BEIRUT: Syria’s Kurds are committed to agreements reached with the government, a senior official from their administration told AFP on Friday, despite days of violence in the northern city of Aleppo.
The government and Kurdish forces have traded blame over who started the fighting on Tuesday, which came as they have struggled to implement a deal reached last March to merge the Kurds’ administration and military into the country’s new government.
Elham Ahmad, a senior official in the Kurdish administration in Syria’s northeast, said that “we are committed to peace and to resolving problems through dialogue. But until now, the government... does not want a solution.”
She accused Syria’s authorities of “choosing the path of war” by attacking Kurdish districts in Aleppo.
“With these attacks, the government side is seeking to put an end to the agreements that have been reached.
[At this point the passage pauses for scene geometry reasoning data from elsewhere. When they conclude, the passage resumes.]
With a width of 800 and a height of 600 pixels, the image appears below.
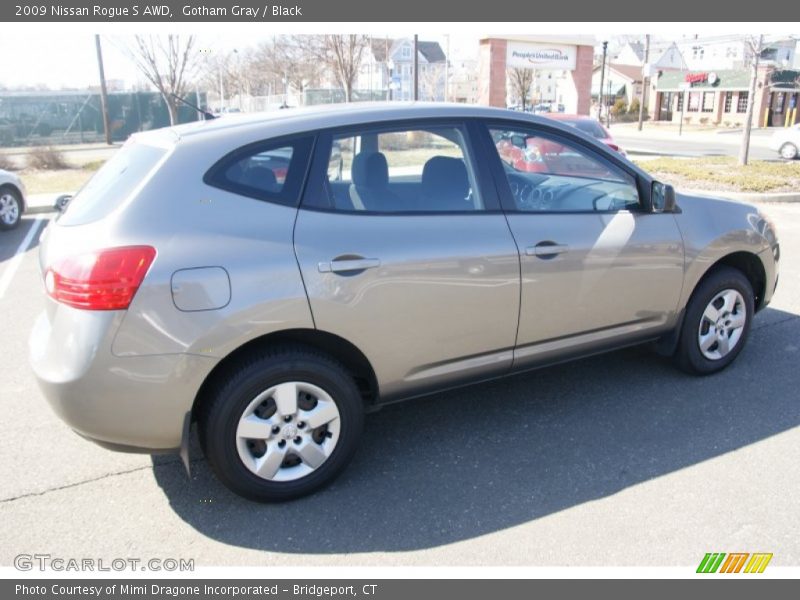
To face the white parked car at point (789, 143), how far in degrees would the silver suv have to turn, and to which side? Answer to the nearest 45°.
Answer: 0° — it already faces it

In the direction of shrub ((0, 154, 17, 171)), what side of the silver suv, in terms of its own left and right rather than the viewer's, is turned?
left

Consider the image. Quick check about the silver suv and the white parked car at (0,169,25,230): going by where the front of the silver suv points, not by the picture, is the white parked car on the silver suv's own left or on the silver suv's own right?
on the silver suv's own left

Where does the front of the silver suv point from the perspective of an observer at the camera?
facing away from the viewer and to the right of the viewer
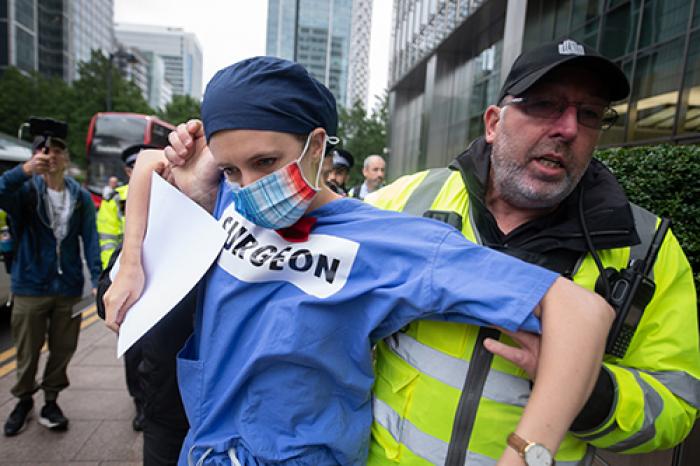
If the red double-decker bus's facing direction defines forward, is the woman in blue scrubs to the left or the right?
on its left

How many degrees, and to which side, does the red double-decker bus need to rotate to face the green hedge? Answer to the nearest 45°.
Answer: approximately 45° to its left

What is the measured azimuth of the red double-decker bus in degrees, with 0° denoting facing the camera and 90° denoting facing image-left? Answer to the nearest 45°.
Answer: approximately 45°

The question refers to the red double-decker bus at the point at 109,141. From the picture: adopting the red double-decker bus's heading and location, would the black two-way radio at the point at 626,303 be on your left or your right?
on your left

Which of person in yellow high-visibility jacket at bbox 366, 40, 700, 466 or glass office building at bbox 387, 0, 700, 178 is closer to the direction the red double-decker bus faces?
the person in yellow high-visibility jacket

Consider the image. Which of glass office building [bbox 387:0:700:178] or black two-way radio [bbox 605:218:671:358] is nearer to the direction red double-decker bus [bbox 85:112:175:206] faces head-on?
the black two-way radio

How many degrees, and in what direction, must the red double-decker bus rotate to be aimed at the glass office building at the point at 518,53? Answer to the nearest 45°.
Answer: approximately 90° to its left
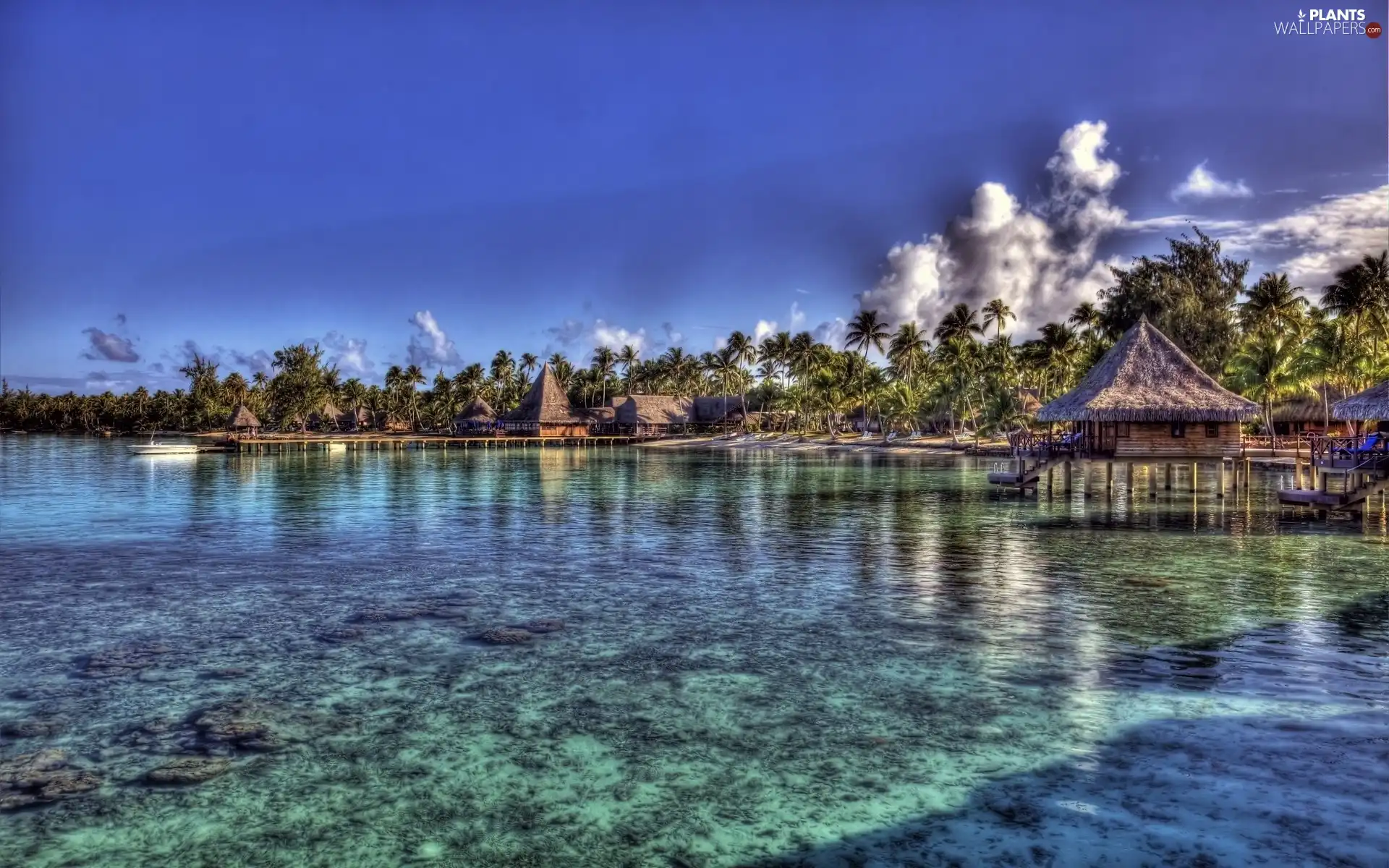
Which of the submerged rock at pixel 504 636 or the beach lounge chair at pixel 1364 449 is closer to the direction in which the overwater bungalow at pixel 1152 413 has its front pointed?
the submerged rock

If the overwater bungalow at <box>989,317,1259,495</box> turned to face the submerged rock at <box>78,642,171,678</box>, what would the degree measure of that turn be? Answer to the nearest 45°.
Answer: approximately 45° to its left

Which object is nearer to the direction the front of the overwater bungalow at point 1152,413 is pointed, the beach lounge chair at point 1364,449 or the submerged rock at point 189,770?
the submerged rock

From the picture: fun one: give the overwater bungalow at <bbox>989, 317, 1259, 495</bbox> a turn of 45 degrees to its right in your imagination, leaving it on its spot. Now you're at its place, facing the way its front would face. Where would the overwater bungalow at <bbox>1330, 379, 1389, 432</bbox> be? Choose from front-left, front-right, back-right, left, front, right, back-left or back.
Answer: back

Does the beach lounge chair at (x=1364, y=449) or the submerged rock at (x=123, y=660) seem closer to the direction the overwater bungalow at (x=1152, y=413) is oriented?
the submerged rock

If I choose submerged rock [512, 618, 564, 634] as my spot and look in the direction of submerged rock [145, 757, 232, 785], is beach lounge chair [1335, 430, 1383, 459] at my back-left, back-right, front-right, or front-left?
back-left
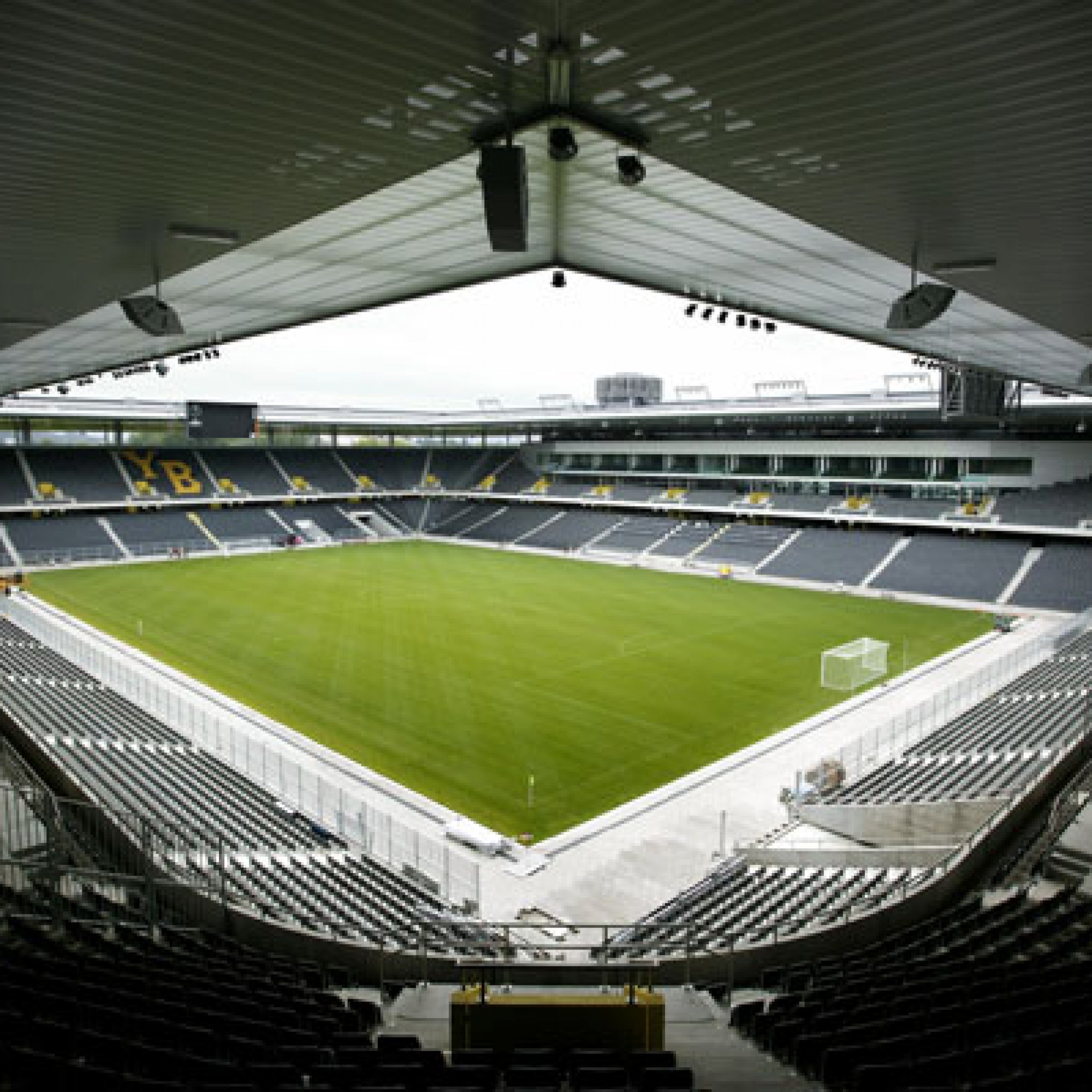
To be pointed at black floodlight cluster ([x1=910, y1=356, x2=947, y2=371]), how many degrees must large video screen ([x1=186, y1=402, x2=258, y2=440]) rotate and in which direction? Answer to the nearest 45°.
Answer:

We are committed to them and we are seeking to implement them,” she said.
The government announced a truce early Friday after days of deadly violence that has forced thousands to flee, and granted Kurdish fighters a deadline to leave two districts they control.
But the fighters were refusing to leave the Ashrafiyeh and Sheikh Maqsud areas and intended to “resist” the Syrian army encircling them, a statement by the local councils of the two neighborhoods said.
Ahmad said that “the United States is playing a mediating role... we hope they will apply pressure to reach an agreement.”
A diplomatic source told AFP on Friday that US envoy Tom Barrack was headed to Damascus.